A Faithful Semantics for Generalised Symbolic Trajectory Evaluation

TL;DR

This paper introduces a new faithful semantics for Generalised Symbolic Trajectory Evaluation (GSTE), ensuring that the semantics accurately reflect the proving capabilities of GSTE algorithms for hardware verification.

Contribution

It provides a simple formal theory that aligns the semantics with GSTE's proving power, proving soundness and completeness of the GSTE algorithm relative to this semantics.

Findings

The semantics are faithful to GSTE's proving power.

GSTE algorithm is proven sound and complete with respect to the new semantics.
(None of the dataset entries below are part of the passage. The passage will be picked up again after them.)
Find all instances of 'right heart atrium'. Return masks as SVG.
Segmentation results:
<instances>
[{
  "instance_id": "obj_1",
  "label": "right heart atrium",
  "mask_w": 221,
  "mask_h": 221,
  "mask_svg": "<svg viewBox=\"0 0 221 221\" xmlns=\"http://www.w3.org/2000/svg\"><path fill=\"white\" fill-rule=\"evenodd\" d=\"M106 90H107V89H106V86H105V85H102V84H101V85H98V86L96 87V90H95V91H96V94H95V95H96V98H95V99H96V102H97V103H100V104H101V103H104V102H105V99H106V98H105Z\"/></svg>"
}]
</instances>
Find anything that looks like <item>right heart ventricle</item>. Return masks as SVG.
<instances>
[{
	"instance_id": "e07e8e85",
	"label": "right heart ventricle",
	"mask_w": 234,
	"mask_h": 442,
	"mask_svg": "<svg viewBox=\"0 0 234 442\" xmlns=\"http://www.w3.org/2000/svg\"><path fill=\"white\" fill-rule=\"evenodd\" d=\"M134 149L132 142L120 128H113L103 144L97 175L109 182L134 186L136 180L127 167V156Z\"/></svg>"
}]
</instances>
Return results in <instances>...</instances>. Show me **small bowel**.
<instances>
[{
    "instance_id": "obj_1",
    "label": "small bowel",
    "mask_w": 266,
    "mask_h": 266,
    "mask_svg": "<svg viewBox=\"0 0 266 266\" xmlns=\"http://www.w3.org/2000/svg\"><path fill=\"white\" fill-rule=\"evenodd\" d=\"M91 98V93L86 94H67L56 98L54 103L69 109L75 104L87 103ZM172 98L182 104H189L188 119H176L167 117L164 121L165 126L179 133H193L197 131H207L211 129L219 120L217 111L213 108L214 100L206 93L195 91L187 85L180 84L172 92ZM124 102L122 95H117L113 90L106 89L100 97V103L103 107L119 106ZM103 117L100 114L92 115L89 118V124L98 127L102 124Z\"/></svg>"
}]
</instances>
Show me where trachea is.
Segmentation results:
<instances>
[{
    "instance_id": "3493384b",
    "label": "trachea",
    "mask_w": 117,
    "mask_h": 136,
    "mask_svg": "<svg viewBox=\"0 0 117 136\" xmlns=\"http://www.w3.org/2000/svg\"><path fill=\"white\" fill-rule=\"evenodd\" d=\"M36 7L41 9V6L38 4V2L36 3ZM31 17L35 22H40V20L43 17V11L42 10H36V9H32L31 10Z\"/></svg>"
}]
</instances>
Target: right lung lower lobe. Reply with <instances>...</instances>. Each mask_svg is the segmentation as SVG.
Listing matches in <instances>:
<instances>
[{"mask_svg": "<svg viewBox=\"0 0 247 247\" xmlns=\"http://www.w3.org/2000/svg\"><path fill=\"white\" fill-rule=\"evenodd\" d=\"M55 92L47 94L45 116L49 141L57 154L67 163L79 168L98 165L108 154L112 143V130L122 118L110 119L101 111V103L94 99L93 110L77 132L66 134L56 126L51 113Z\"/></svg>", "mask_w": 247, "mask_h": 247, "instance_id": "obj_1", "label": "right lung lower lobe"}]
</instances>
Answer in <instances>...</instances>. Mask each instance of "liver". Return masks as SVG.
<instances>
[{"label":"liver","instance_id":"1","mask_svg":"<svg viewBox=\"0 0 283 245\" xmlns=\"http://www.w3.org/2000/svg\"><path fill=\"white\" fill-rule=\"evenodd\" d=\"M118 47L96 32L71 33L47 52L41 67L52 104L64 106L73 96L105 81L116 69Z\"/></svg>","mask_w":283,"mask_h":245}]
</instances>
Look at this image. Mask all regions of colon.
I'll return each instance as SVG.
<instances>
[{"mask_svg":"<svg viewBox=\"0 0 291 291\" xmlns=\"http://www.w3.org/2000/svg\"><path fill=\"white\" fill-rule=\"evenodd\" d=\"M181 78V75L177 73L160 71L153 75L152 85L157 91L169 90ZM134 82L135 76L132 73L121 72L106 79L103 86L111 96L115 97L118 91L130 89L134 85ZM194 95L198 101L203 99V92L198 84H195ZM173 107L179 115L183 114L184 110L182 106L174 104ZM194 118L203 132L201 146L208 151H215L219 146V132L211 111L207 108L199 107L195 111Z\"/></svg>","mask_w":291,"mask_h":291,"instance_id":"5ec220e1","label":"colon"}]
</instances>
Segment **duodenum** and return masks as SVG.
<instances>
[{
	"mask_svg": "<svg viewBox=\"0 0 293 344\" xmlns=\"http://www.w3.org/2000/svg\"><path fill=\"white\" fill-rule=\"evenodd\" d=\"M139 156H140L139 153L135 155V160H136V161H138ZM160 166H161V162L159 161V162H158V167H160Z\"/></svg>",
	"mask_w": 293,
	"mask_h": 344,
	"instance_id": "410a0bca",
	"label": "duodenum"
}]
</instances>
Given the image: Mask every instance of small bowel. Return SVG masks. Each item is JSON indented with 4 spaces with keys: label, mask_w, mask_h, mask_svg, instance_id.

Enhances understanding of GSTE's capabilities in hardware verification.

Abstract

Generalised Symbolic Trajectory Evaluation (GSTE) is a high-capacity formal verification technique for hardware. GSTE uses abstraction, meaning that details of the circuit behaviour are removed from the circuit model. A semantics for GSTE can be used to predict and understand why certain circuit properties can or cannot be proven by GSTE. Several semantics have been described for GSTE. These semantics, however, are not faithful to the proving power of GSTE-algorithms, that is, the GSTE-algorithms are incomplete with respect to the semantics. The abstraction used in GSTE makes it hard to understand why a specific property can, or cannot, be proven by GSTE. The semantics mentioned above cannot help the user in doing so. The contribution of this paper is a faithful semantics for GSTE. That is, we give a simple formal theory that deems a property to be true if-and-only-if the property can be proven by a GSTE-model checker. We prove that the GSTE algorithm is sound and complete with respect to this semantics.